Why is agricultural biodiversity so important?

Next time you sit down to eat dinner — or lunch, or breakfast — you’ll be eating the answer. Without biodiversity, Earth’s plants and animals would eventually become extinct. And without the food that is produced by those plants and animals, we humans would quickly starve. We would become extinct, too.

This section of theWeb site seeks to explain why diversity is so important to the continued growth of the foods we eat, and why it’s so necessary that agricultural diversity be protected.

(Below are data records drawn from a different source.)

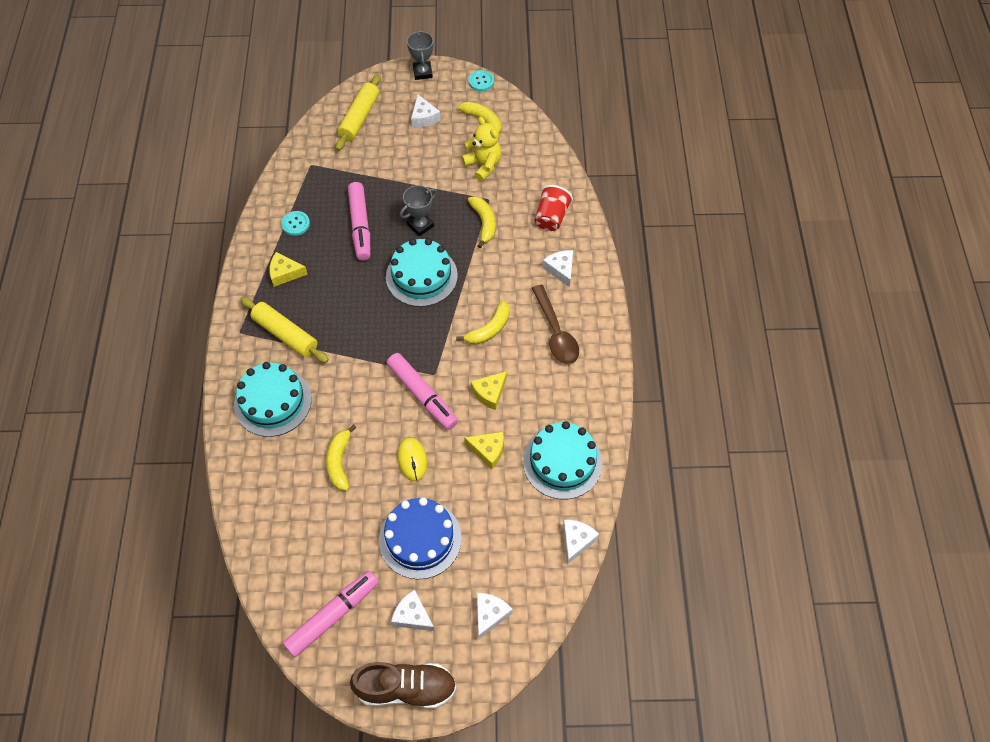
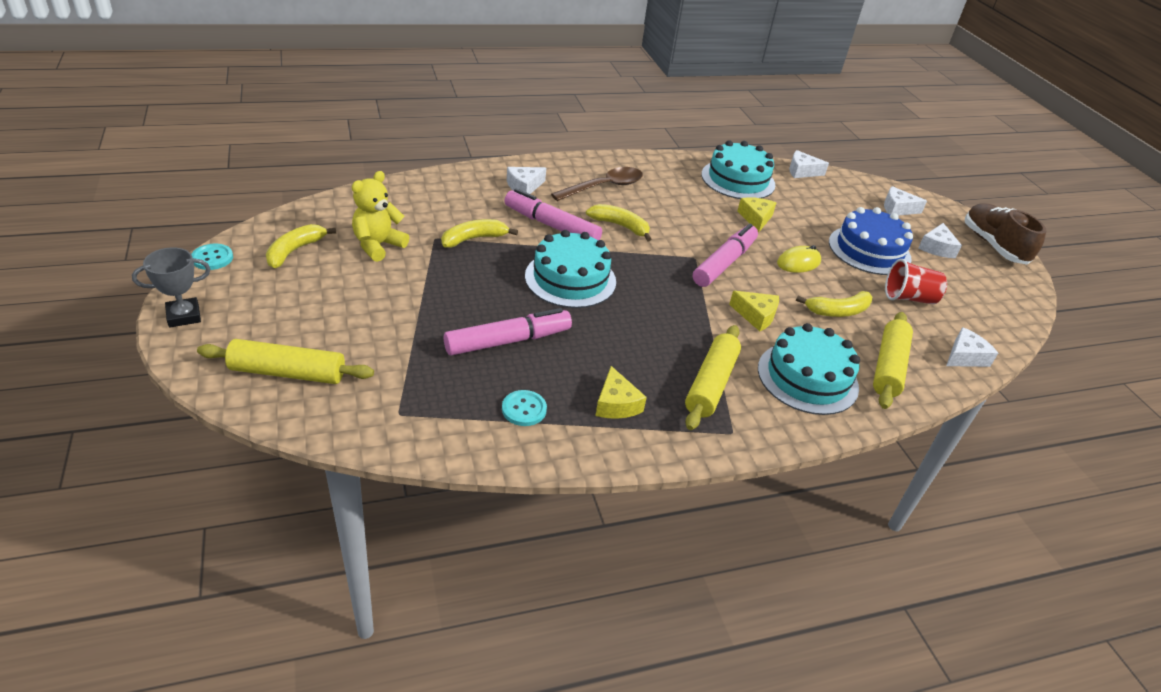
camera: 110 degrees left, 20 degrees down
pink marker [283,571,379,657] -> pink marker moved to [504,189,602,240]
grey trophy [400,185,437,236] -> none
white cheese [411,95,441,127] -> white cheese moved to [946,327,998,367]
yellow cheese [471,371,507,410] -> yellow cheese moved to [729,291,779,331]
red cup [535,185,573,231] -> red cup moved to [885,259,947,304]
none -> yellow rolling pin [873,312,913,409]

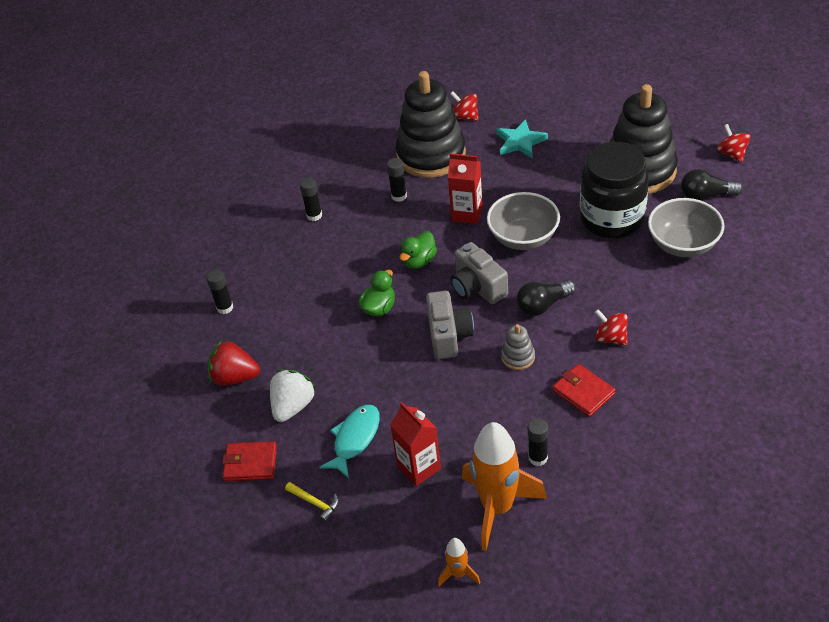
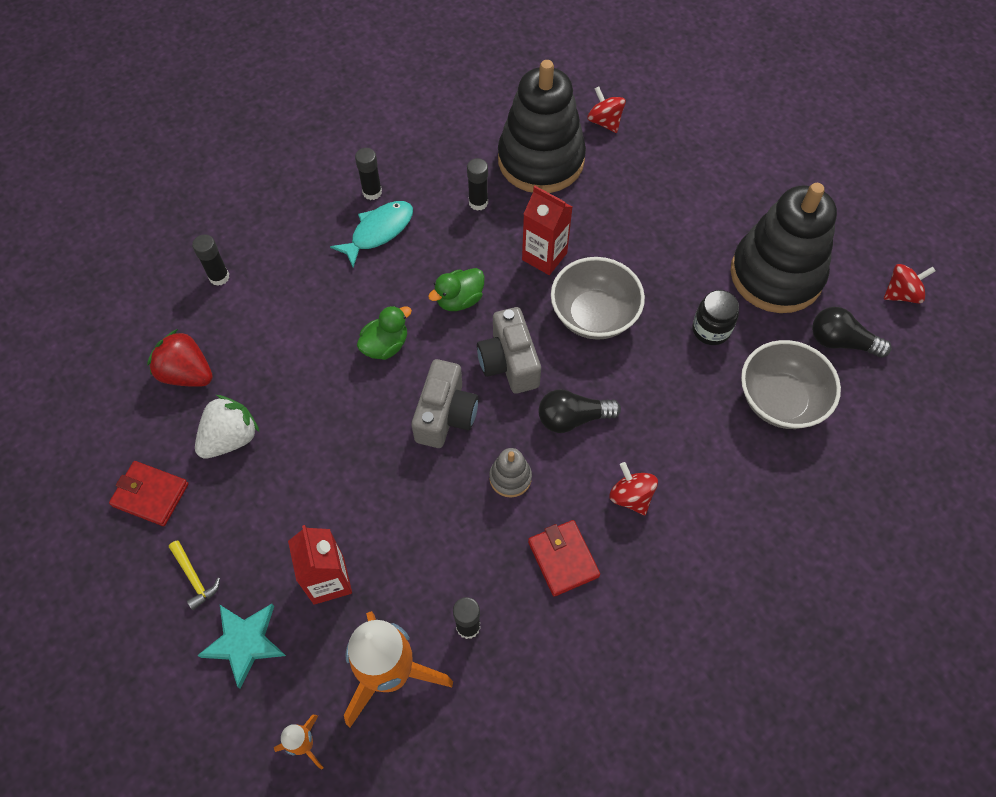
camera: 15 degrees right, 15 degrees up
turquoise fish [319,405,380,478] -> turquoise fish moved to [330,201,413,268]
turquoise star [496,119,548,159] -> turquoise star moved to [197,604,286,689]
black jar [580,142,649,239] -> black jar [692,290,739,345], size x0.47
red spinning top [717,124,750,162] -> red spinning top turned 75 degrees clockwise [884,264,935,304]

Agriculture itself is important also simply because of the amount of Earth’s space and resources that are devoted to it. On the globe on which humans live, there are some 13.1 billion hectares of land that is not covered with ice. Of this total, United Nations agencies have estimated that 11 percent is devoted to raising crops. Twenty-four percent is in pasture; 31 percent in forest, and the remainder is classified as “other.” Slightly more than half the cultivated land is in developing countries, slightly less than half in the developed world. (Note: Words and phrases in red bold italics are defined in the Glossary. There's a link to the Measurements and conversions page on the Site Map.)

Not all of that cultivated land is in top-notch shape. The United Nations classifies almost 20 percent of the agricultural land as “moderately degraded” and another 6 percent “strongly degraded.”

Soil diversity: For a closer look at the importance of soil as a treasure house of diversity, see the Soil section of AboutBiodiversity.

The UN defines “strongly degraded” as land in which the biotic functions — the functions performed by living organisms — are destroyed and the land’s potential for production is either zero or reversible only at great cost. Agriculture, which is the process of growing crops (farming), is a major cause of that degradation.

Of course, without agriculture, Earth’s people wouldn’t have enough to eat. As we'll see in this and other sections of this site, biodiversity involves many tradeoffs.